By AJ Dome
I am a traitor. I should be burned at the stake.
At least that’s what the little red diablo on my shoulder was telling me. He’s quite the charmer; he made a few appearances recently, resulting in a mental battle over what I thought was a simple case of idiocy. It turned out to be a violent immune system reaction.
![AJ Fights Fox News FINAL](https://csupueblotoday.com/wp-content/uploads/2011/01/AJ-Fights-Fox-News-FINAL-300x225.jpg)
The violence that took place in Tucson, Ariz., on Jan. 8, made me sick. No amount of Pepto-Bismol could help me feel better. I saw criticism. I saw the blame game take full effect.
This is usually the case in instances where a tragedy occurs, and it’s no help that our current media solution is to poke and prod every little detail for no reason (and no, I don’t think higher ratings are a good enough reason).
Hours before writing this article, I sat and discussed my displeasure of the situation with one of my friends, Jared Machini, a freshman majoring in sociology and criminology. He mentioned a Diane Sawyer interview with the doctor treating Arizona Rep. Gabrielle Giffords, who was shot in the head and came close to death.
In the interview, Sawyer apparently tried to flex her intellectual muscles, but collapsed in a heap of stupidity during the attempt. During the morning show interview, it was stated, “while the doctors were working hard to keep Giffords alive, she held up the peace sign.”
The doctor replied calmly, stating “she was asked if she could hold up two fingers to test her cognitive skills.”
I’m glad the doctor was able to control his laughter because I would have laughed in Sawyer’s face. Not every little detail has to be taken to the absolute pinnacle of inner meaning. Some things are simple and literal. I laughed just hearing that story. I couldn’t help it.
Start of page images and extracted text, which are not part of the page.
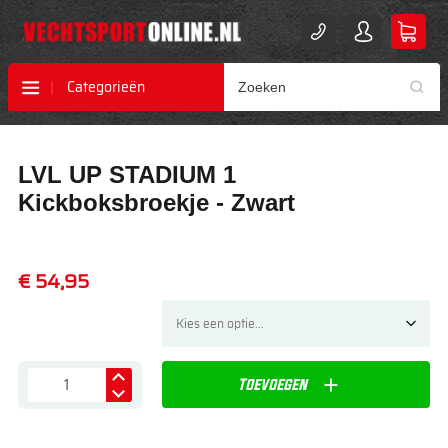
Categorieën
Ga
Ga
LVL UP STADIUM 1
naar
naar
het
het
Kickboksbroekje - Zwart
einde
begin
van
van
de
de
€ 54,95
afbeeldingen-
afbeeldingen-
gallerij
gallerij
Toevoegen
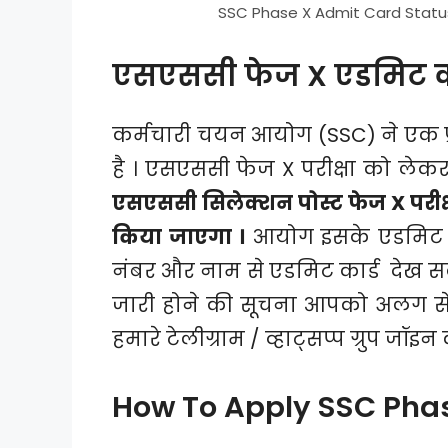
SSC Phase X Admit Card Statu
एसएससी फेज X एडमिट कार
कर्मचारी चयन आयोग (SSC) ने एक प्र
है । एसएससी फेज X परीक्षा को लेकर
एसएससी सिलेक्शन पोस्ट फेज X परी
किया जाएगा ।
आयोग इसके एडमिट कार
नंबर और नाम से एडमिट कार्ड देख सकत
जारी होने की सूचना आपको अलग से द
हमारे टेलीग्राम / व्हाट्सप्प ग्रुप जॉइन
How To Apply SSC Phas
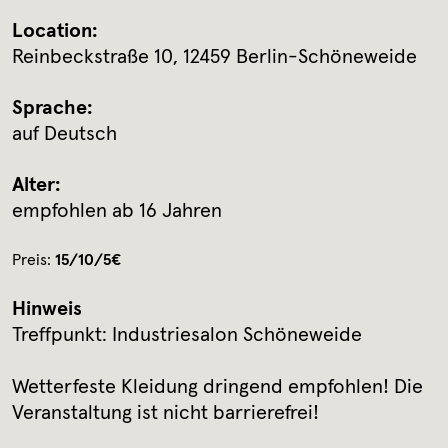
Location:
Reinbeckstraße 10, 12459 Berlin-Schöneweide
Sprache:
auf Deutsch
Alter:
empfohlen ab 16 Jahren
Preis:
15/10/5€
Hinweis
Treffpunkt: Industriesalon Schöneweide
Wetterfeste Kleidung dringend empfohlen! Die
Veranstaltung ist nicht barrierefrei!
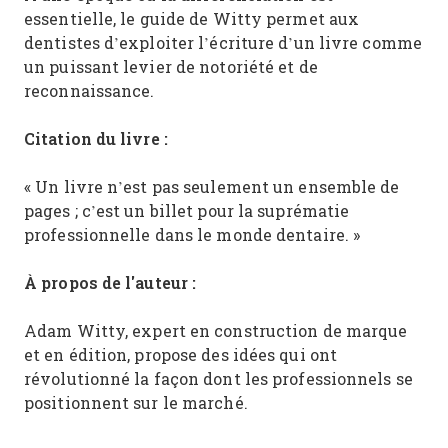
essentielle, le guide de Witty permet aux
dentistes d’exploiter l’écriture d’un livre comme
un puissant levier de notoriété et de
reconnaissance.
Citation du livre :
« Un livre n’est pas seulement un ensemble de
pages ; c’est un billet pour la suprématie
professionnelle dans le monde dentaire. »
À propos de l'auteur :
Adam Witty, expert en construction de marque
et en édition, propose des idées qui ont
révolutionné la façon dont les professionnels se
positionnent sur le marché.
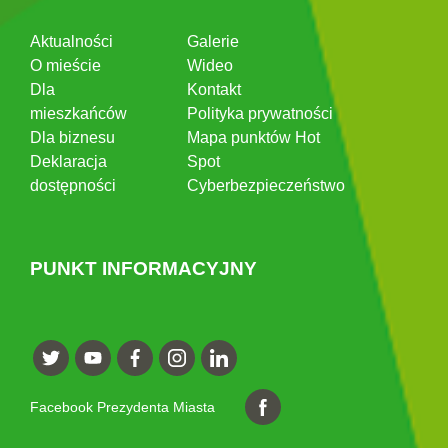
Aktualności
Galerie
O mieście
Wideo
Dla
Kontakt
mieszkańców
Polityka prywatności
Dla biznesu
Mapa punktów Hot
Deklaracja
Spot
dostępności
Cyberbezpieczeństwo
PUNKT INFORMACYJNY
Facebook Prezydenta Miasta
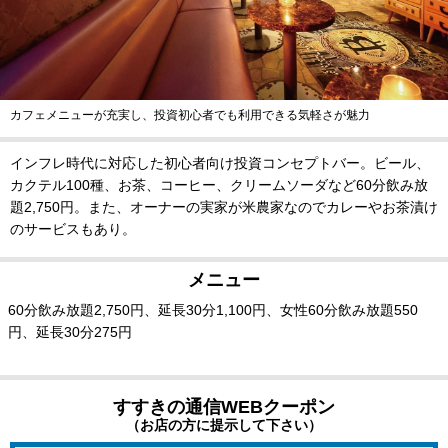
カフェメニューが充実し、投資初心者でも利用できる気軽さが魅力
インフレ時代に対応した初心者向け投資コンセプトバー。ビール、
カクテル100種、お茶、コーヒー、クリームソーダなど60分飲み放
題2,750円。また、オーナーの実家が米農家なのでカレーやお茶漬け
のサービスもあり。
メニュー
60分飲み放題2,750円、延長30分1,100円、女性60分飲み放題550
円、延長30分275円
すすきの通信WEBクーポン
（お店の方に提示して下さい）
I continued to laugh at my favorite source of unending silliness (i.e., the mainstream media) during the memorial service for those killed in Tucson.
Fox News (surprise, surprise) actually had the nerve to criticize the service, for various things including the traditional American Indian blessing at the beginning, calling it “weird,” “odd” and “unbefitting.”
If the word-munchers at Fox would open their closed mind, they would find that the blessing was very fitting for the service, and quite neat.
It bothers me that this horrible event caused such a hateful and ignorant reaction. National tragedies should not be vehicles for political agendas. Why can’t some factions of journalists get that through their thick skulls?
My cohort, Machini summed it up eloquently.
“In its pathetically desperate attempts to achieve greater numbers, the mainstream media continues to show its stupidity by turning simple, clear-cut concepts into brilliant intellectual feats of genius,” Machini said. “Thus, it makes things more complicated than they should be.”
If this article makes me a traitor, then so be it. At least I won’t feel ill anymore.